◆ **WHAT IS EXPECTED**: Repeat each entry below exactly, omitting any picture it holds.

[DATA SHOWN — start]

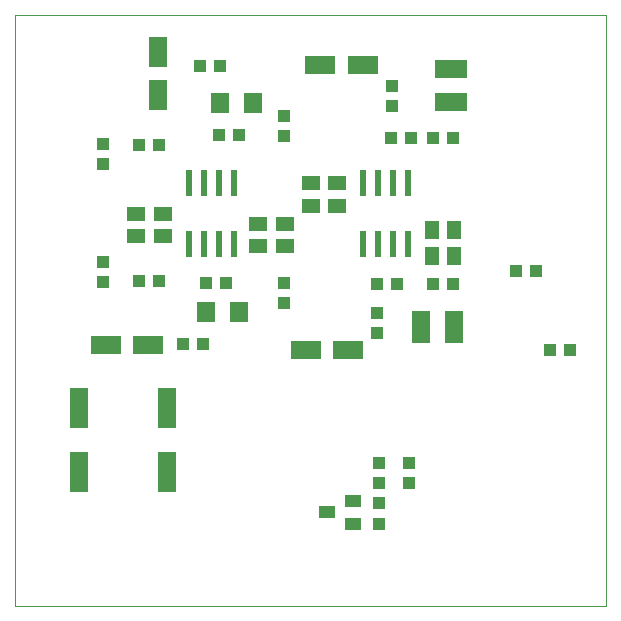
<source format=gtp>
G75*
%MOIN*%
%OFA0B0*%
%FSLAX25Y25*%
%IPPOS*%
%LPD*%
%AMOC8*
5,1,8,0,0,1.08239X$1,22.5*
%
%ADD10C,0.00394*%
%ADD11R,0.02362X0.08661*%
%ADD12R,0.03937X0.04331*%
%ADD13R,0.04331X0.03937*%
%ADD14R,0.06299X0.07087*%
%ADD15R,0.10630X0.06299*%
%ADD16R,0.06299X0.10236*%
%ADD17R,0.10236X0.06299*%
%ADD18R,0.06299X0.13780*%
%ADD19R,0.05906X0.05118*%
%ADD20R,0.05118X0.05906*%
%ADD21R,0.06299X0.10630*%
%ADD22R,0.05512X0.03937*%
D10*
X0001800Y0001800D02*
X0001800Y0198650D01*
X0198650Y0198650D01*
X0198650Y0001800D01*
X0001800Y0001800D01*
D11*
X0059654Y0122272D03*
X0064654Y0122272D03*
X0069654Y0122272D03*
X0074654Y0122272D03*
X0074654Y0142745D03*
X0069654Y0142745D03*
X0064654Y0142745D03*
X0059654Y0142745D03*
X0117528Y0142745D03*
X0122528Y0142745D03*
X0127528Y0142745D03*
X0132528Y0142745D03*
X0132528Y0122272D03*
X0127528Y0122272D03*
X0122528Y0122272D03*
X0117528Y0122272D03*
D12*
X0122233Y0108926D03*
X0128926Y0108926D03*
X0140973Y0108887D03*
X0147666Y0108887D03*
X0168690Y0113375D03*
X0175383Y0113375D03*
X0179910Y0086879D03*
X0186603Y0086879D03*
X0123060Y0049241D03*
X0123060Y0042548D03*
X0064477Y0089044D03*
X0057784Y0089044D03*
X0065343Y0109320D03*
X0072036Y0109320D03*
X0049635Y0110068D03*
X0042942Y0110068D03*
X0042942Y0155343D03*
X0049635Y0155343D03*
X0069556Y0158532D03*
X0076249Y0158532D03*
X0069950Y0181564D03*
X0063257Y0181564D03*
X0127036Y0157745D03*
X0133729Y0157745D03*
X0140973Y0157706D03*
X0147666Y0157706D03*
D13*
X0127233Y0168296D03*
X0127233Y0174989D03*
X0091170Y0164989D03*
X0091170Y0158296D03*
X0091170Y0109477D03*
X0091170Y0102784D03*
X0122430Y0099359D03*
X0122430Y0092666D03*
X0132902Y0049241D03*
X0132902Y0042548D03*
X0123060Y0035855D03*
X0123060Y0029162D03*
X0030973Y0109792D03*
X0030973Y0116485D03*
X0030934Y0148847D03*
X0030934Y0155540D03*
D14*
X0070068Y0169477D03*
X0081091Y0169477D03*
X0076446Y0099792D03*
X0065422Y0099792D03*
D15*
X0147076Y0169517D03*
X0147076Y0180540D03*
D16*
X0049438Y0186170D03*
X0049438Y0171997D03*
D17*
X0103454Y0182115D03*
X0117627Y0182115D03*
X0046052Y0088690D03*
X0031879Y0088690D03*
X0098650Y0086839D03*
X0112824Y0086839D03*
D18*
X0052312Y0067666D03*
X0052312Y0046406D03*
X0022942Y0046328D03*
X0022942Y0067587D03*
D19*
X0042076Y0124910D03*
X0042076Y0132391D03*
X0050894Y0132391D03*
X0050894Y0124910D03*
X0082509Y0121682D03*
X0082509Y0129162D03*
X0091524Y0129162D03*
X0091524Y0121682D03*
X0100225Y0135068D03*
X0100225Y0142548D03*
X0108887Y0142548D03*
X0108887Y0135068D03*
D20*
X0140580Y0126997D03*
X0148060Y0126997D03*
X0148060Y0118335D03*
X0140580Y0118335D03*
D21*
X0136839Y0094713D03*
X0147863Y0094713D03*
D22*
X0114398Y0036643D03*
X0114398Y0029162D03*
X0105737Y0032902D03*
M02*

</source>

[DATA SHOWN — finish]

◆ **RESPONSE**:
<source format=gtp>
G75*
%MOIN*%
%OFA0B0*%
%FSLAX25Y25*%
%IPPOS*%
%LPD*%
%AMOC8*
5,1,8,0,0,1.08239X$1,22.5*
%
%ADD10C,0.00394*%
%ADD11R,0.02362X0.08661*%
%ADD12R,0.03937X0.04331*%
%ADD13R,0.04331X0.03937*%
%ADD14R,0.06299X0.07087*%
%ADD15R,0.10630X0.06299*%
%ADD16R,0.06299X0.10236*%
%ADD17R,0.10236X0.06299*%
%ADD18R,0.06299X0.13780*%
%ADD19R,0.05906X0.05118*%
%ADD20R,0.05118X0.05906*%
%ADD21R,0.06299X0.10630*%
%ADD22R,0.05512X0.03937*%
D10*
X0001800Y0001800D02*
X0001800Y0198650D01*
X0198650Y0198650D01*
X0198650Y0001800D01*
X0001800Y0001800D01*
D11*
X0059654Y0122272D03*
X0064654Y0122272D03*
X0069654Y0122272D03*
X0074654Y0122272D03*
X0074654Y0142745D03*
X0069654Y0142745D03*
X0064654Y0142745D03*
X0059654Y0142745D03*
X0117528Y0142745D03*
X0122528Y0142745D03*
X0127528Y0142745D03*
X0132528Y0142745D03*
X0132528Y0122272D03*
X0127528Y0122272D03*
X0122528Y0122272D03*
X0117528Y0122272D03*
D12*
X0122233Y0108926D03*
X0128926Y0108926D03*
X0140973Y0108887D03*
X0147666Y0108887D03*
X0168690Y0113375D03*
X0175383Y0113375D03*
X0179910Y0086879D03*
X0186603Y0086879D03*
X0123060Y0049241D03*
X0123060Y0042548D03*
X0064477Y0089044D03*
X0057784Y0089044D03*
X0065343Y0109320D03*
X0072036Y0109320D03*
X0049635Y0110068D03*
X0042942Y0110068D03*
X0042942Y0155343D03*
X0049635Y0155343D03*
X0069556Y0158532D03*
X0076249Y0158532D03*
X0069950Y0181564D03*
X0063257Y0181564D03*
X0127036Y0157745D03*
X0133729Y0157745D03*
X0140973Y0157706D03*
X0147666Y0157706D03*
D13*
X0127233Y0168296D03*
X0127233Y0174989D03*
X0091170Y0164989D03*
X0091170Y0158296D03*
X0091170Y0109477D03*
X0091170Y0102784D03*
X0122430Y0099359D03*
X0122430Y0092666D03*
X0132902Y0049241D03*
X0132902Y0042548D03*
X0123060Y0035855D03*
X0123060Y0029162D03*
X0030973Y0109792D03*
X0030973Y0116485D03*
X0030934Y0148847D03*
X0030934Y0155540D03*
D14*
X0070068Y0169477D03*
X0081091Y0169477D03*
X0076446Y0099792D03*
X0065422Y0099792D03*
D15*
X0147076Y0169517D03*
X0147076Y0180540D03*
D16*
X0049438Y0186170D03*
X0049438Y0171997D03*
D17*
X0103454Y0182115D03*
X0117627Y0182115D03*
X0046052Y0088690D03*
X0031879Y0088690D03*
X0098650Y0086839D03*
X0112824Y0086839D03*
D18*
X0052312Y0067666D03*
X0052312Y0046406D03*
X0022942Y0046328D03*
X0022942Y0067587D03*
D19*
X0042076Y0124910D03*
X0042076Y0132391D03*
X0050894Y0132391D03*
X0050894Y0124910D03*
X0082509Y0121682D03*
X0082509Y0129162D03*
X0091524Y0129162D03*
X0091524Y0121682D03*
X0100225Y0135068D03*
X0100225Y0142548D03*
X0108887Y0142548D03*
X0108887Y0135068D03*
D20*
X0140580Y0126997D03*
X0148060Y0126997D03*
X0148060Y0118335D03*
X0140580Y0118335D03*
D21*
X0136839Y0094713D03*
X0147863Y0094713D03*
D22*
X0114398Y0036643D03*
X0114398Y0029162D03*
X0105737Y0032902D03*
M02*

</source>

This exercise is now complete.